The timetable set by the Protocol applies to consumption of ozone depleting substances. Consumption is defined as the quantities produced plus imported, less those quantities exported in any given year. There is also a deduction for verified destruction. Percentage reductions relate to the designated base-line year for the substance. The Protocol does not forbid the use of existing or recycled controlled substances beyond the phase-out dates.

Commenting on the plans by Zimbabwe to commemorate the event with the rest of the world, George Chaumba, Ozone Project Manager,National Ozone Unit,Climate Change Management Department in the Ministry of Environment, Climate, Tourism and Hospitality Industry said that in the past the Ministry organised symposia or symposiums  to commemorate the World Ozone Day where stakeholders were updated on progress made in eliminating Ozone Depleting Substances (ODSs) and Green House Gases (GHGs).

Chaumba said that specific cases were presented in different sectors such as agriculture where methyl bromide was phased out in grain fumigation, tobacco seedling production and cutflower production,refrigeration and a

air conditioning where chlorofluorocarbons (CFCs) were eliminated in both manufacturing and servicing of Refrigeration and Air Conditioning (RAC) appliances.

He however said that for 2020 and 2021, the responsible ministry could not hold the commemorations because of the restrictions imposed due to the outbreak of the Covid-19 pandemic.

‘Only press statements were issued by the Honourable  Minister and these highlighted progress made by the Government of Zimbabwe to comply with the provisions of the Montreal Protocol,” Chaumba said.

He is optimistic that this year the commemorations will be conducted saying that they are  making plans to commemorate World Ozone Day through a symposium at a venue to be advised.
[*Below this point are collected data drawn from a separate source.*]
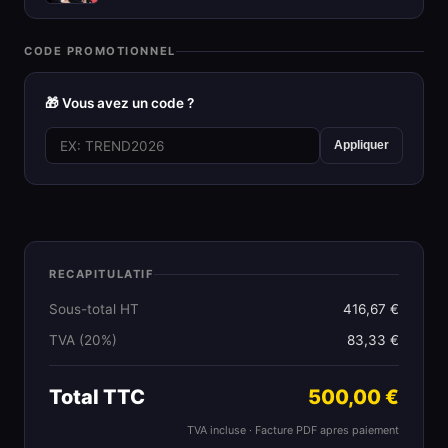
CODE PROMOTIONNEL
🎁 Vous avez un code ?
Appliquer
RECAPITULATIF
Sous-total HT
416,67 €
TVA (20%)
83,33 €
Total TTC
500,00 €
TVA incluse · Facture PDF apres paiement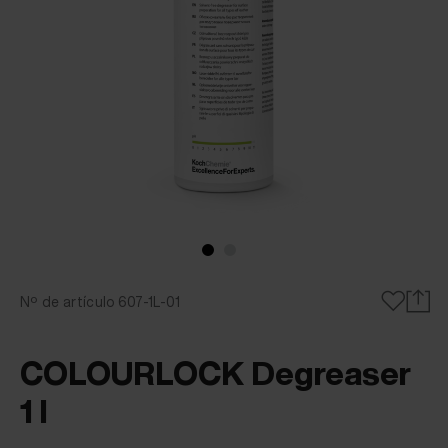
Nº de artículo 607-1L-01
COLOURLOCK Degreaser
1 l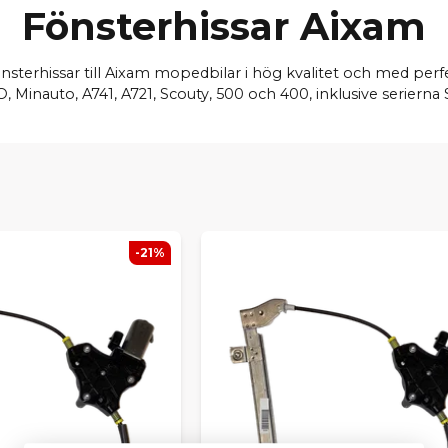
Fönsterhissar Aixam
nsterhissar till Aixam mopedbilar i hög kvalitet och med perf
, Minauto, A741, A721, Scouty, 500 och 400, inklusive serierna 
-21%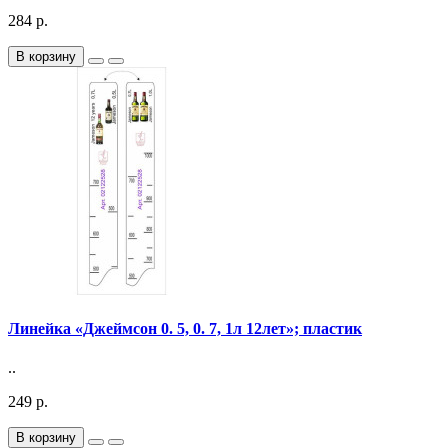
284 р.
В корзину
Линейка «Джеймсон 0. 5, 0. 7, 1л 12лет»; пластик
..
249 р.
В корзину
‘If the National Ozone Steering Committee decides so and the Covid-19 restrictions permit public gatherings, then we will invite representatives of all major stakeholders including some members of the public,” Chaumba said.

The event will also be commemorated locally following a number of initiatives which have been carried out to phase out ozone depleting substances.\

The responsible ministry under the national ozone unit has also been actively engaging and working with the media to bring much needed education. information and awareness on the issues.